| Stated problem A |
Answer these questions from the text about North Korea and the Sony hack:
(i) At what kind of event in Manhattan was Comey speaking?
(ii) According to Max Fisher, the private ownership of what is banned outright?
(iii) About how much of the average yearly salary does it take to afford a computer?

# Start of Page

Pages

10 January 2015

FBI REVEALS NEW DETAILS ON HOW NORTH KOREA HACKED SONY — AND, WHY THE AGENCY HAS HIGH CONFIDENCE THAT NORTH KOREA IS/WAS THE CULPRIT — EVERYTHING YOU NEED TO KNOW ABOUT NORTH KOREA’S ‘INTRANET’

January 7, 2015 

FBI Reveals New Details On How North Korea Hacked Sony — And, Why The Agency Has High Confidence That North Korea Is/Was The Culprit — Everything You Need To Know About North Korea’s ‘Intranet’

Russell Brandom, writing on the January 7, 2014 website, Verge, quotes FBI Director James Comey as saying at a cyber security conference in Manhattan today as saying, “I don’t have high confidence in many things in life; but, one thing I do have high confidence in — is that North Korea is responsible for the recent Sony Entertainment Corp,”. — in an attempt to dissuade the company from releasing the movie, The Interview. According to Director Comey, the Guardians of Peace “got sloppy,” when masking IP addresses, allowing FBI researchers to determine that emails and other messages to Sony employees were originating from Internet connections used exclusively by North Korea.”

As Mr. Brandom notes, “Internet access in North Korea,” perhaps a 1,000 North Korean elites out of a country of +20M, and “routers/connections are almost exclusively controlled by the government [with the others by China], which makes it unlikely a third party would be able to hijack a North Korean IP without the government’s explicit consent.” “We know who hacked Sony. It was the North Koreans,” Comey told the audience.

North Korea Is So Paranoid That Even Owning A Computer Requires Government Permission

Max Fisher, writing on the December 22, 2014 website Vox, says that anyone wanting to own a computer “must get governmental permission from local authorities, and all personal computers are registered with the police. Private ownership of fax machines is banned outright; and, sending a single fax requires high-level authorization. Meanwhile, pirated DVDs of South Korean TV dramas, are so illegal — that North Koreans caught in regular police sweeps for them — can be sentenced to years in labor camps. So, you can imagine how tightly Internet access would [must] be in the Hermit Kingdom.

“if you went to North Korea and asked people about the Internet [you wouldn’t be allowed to ask any questions anyway], most of them would have no idea what you were talking about,” Mr. Fisher writes. And, it takes about three months worth of the average yearly salary to afford one — even if you were granted permission to do so.

# End of Page
# Start of Rows

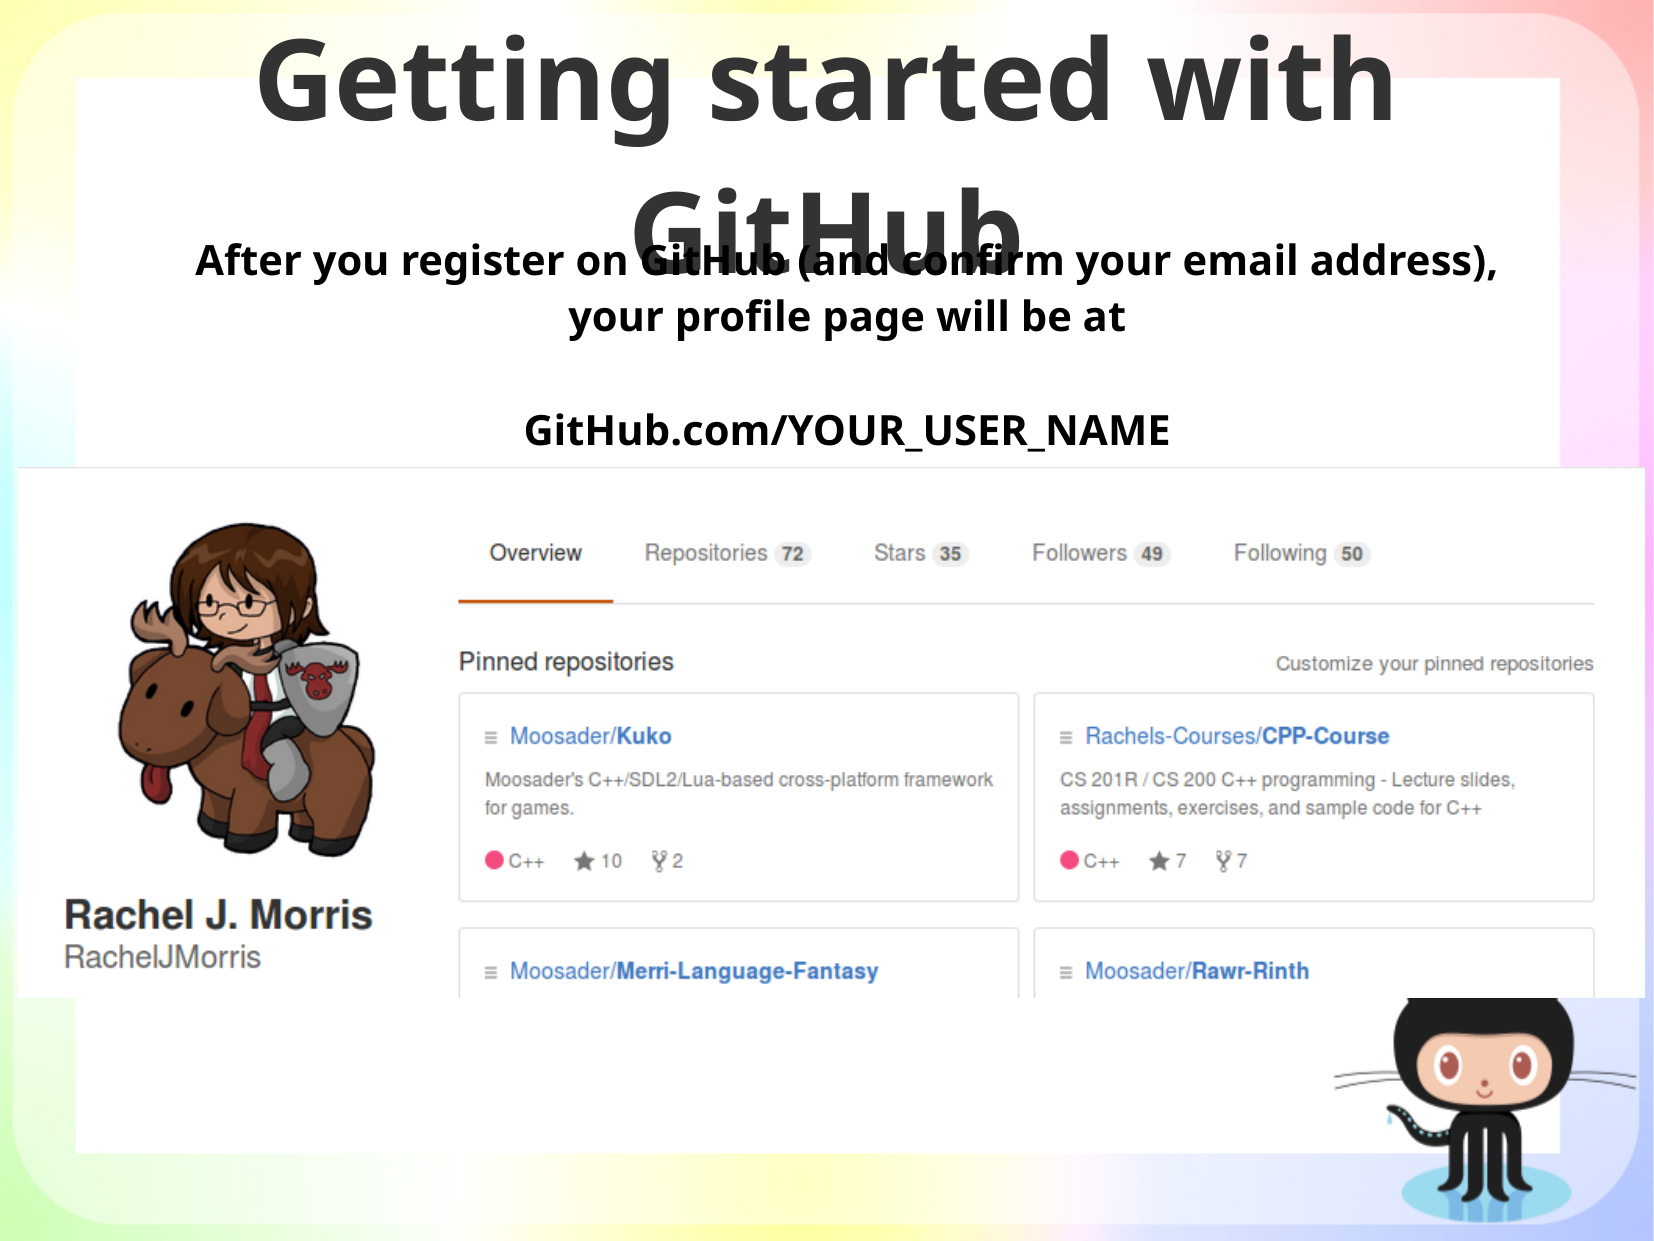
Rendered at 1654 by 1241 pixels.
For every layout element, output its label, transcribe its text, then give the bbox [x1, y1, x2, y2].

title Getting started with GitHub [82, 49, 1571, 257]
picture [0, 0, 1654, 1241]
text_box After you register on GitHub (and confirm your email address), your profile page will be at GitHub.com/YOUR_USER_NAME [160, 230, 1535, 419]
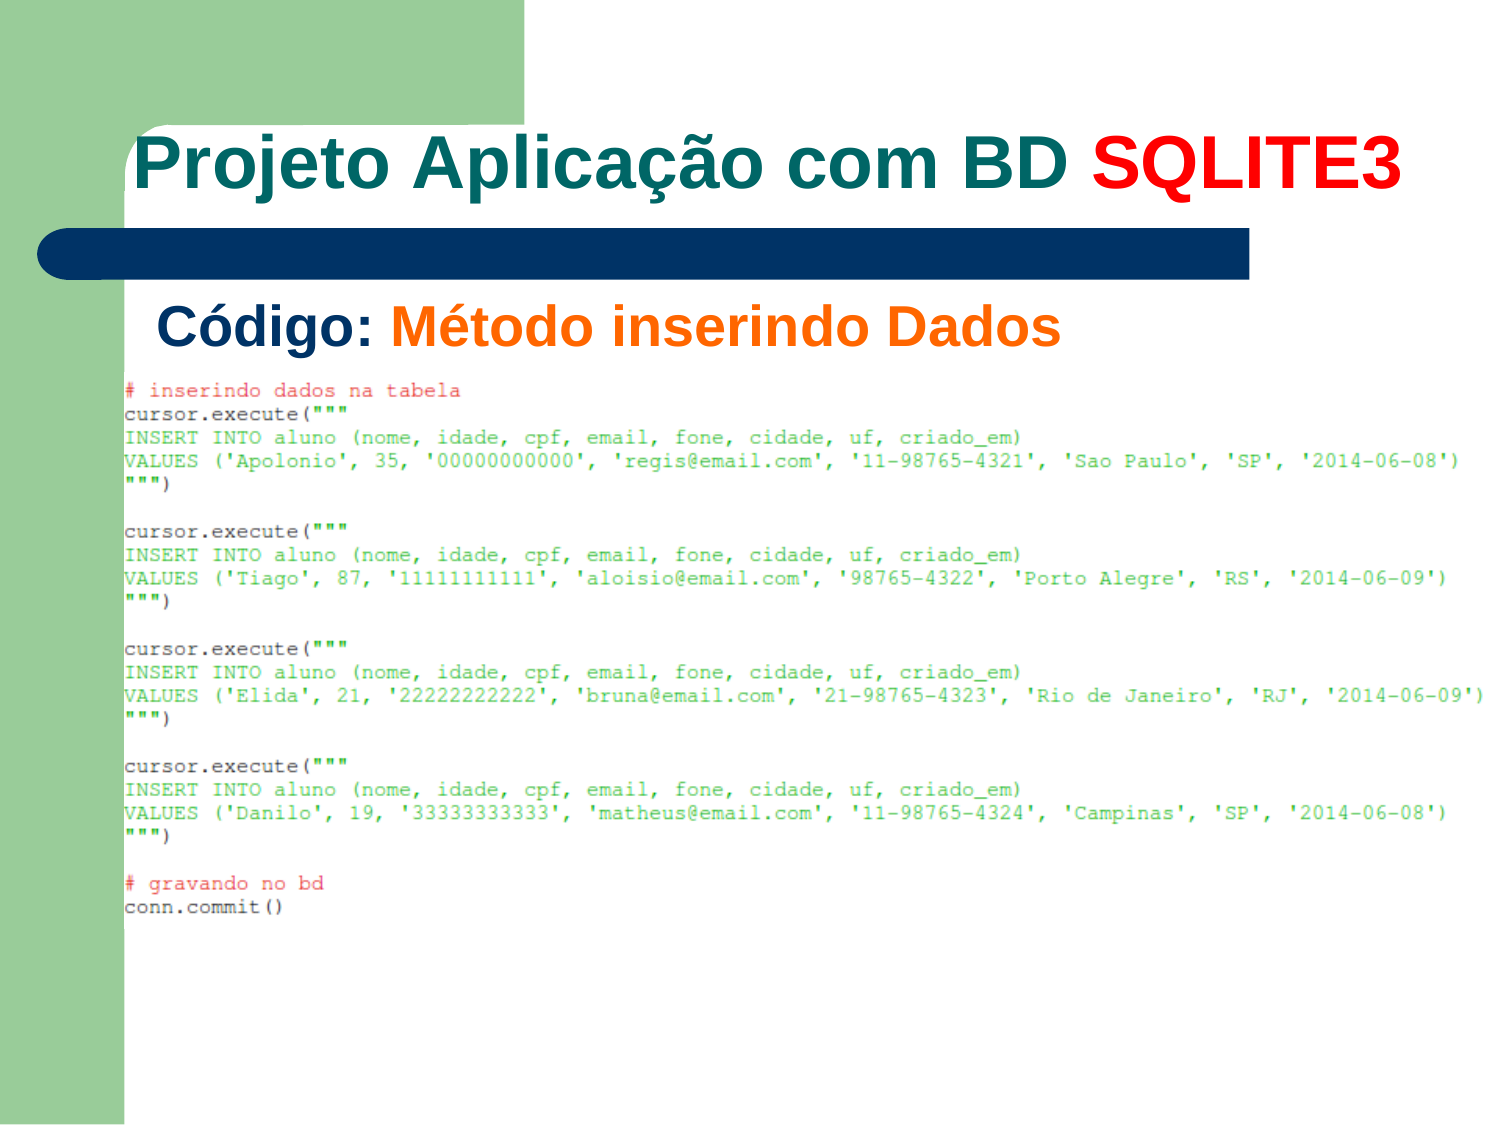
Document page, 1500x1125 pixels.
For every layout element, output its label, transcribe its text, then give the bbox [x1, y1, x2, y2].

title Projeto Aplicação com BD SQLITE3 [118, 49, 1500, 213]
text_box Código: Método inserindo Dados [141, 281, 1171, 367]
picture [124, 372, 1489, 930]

# End of Rows

| Stated problem B |
Please copy every line of both records above word for word, and leave the pictures out of your answer.

| Full output A |
(i) A cyber security conference
(ii) Fax machines
(iii) About three months' worth

| Full output B |
Rendered at 1654 by 1241 pixels.
For every layout element, output its label, transcribe its text, then give the bbox [x1, y1, x2, y2].

title Getting started with GitHub [82, 49, 1571, 257]
picture [0, 0, 1654, 1241]
text_box After you register on GitHub (and confirm your email address), your profile page will be at GitHub.com/YOUR_USER_NAME [160, 230, 1535, 419]
Document page, 1500x1125 pixels.
For every layout element, output its label, transcribe its text, then give the bbox [x1, y1, x2, y2].

title Projeto Aplicação com BD SQLITE3 [118, 49, 1500, 213]
text_box Código: Método inserindo Dados [141, 281, 1171, 367]
picture [124, 372, 1489, 930]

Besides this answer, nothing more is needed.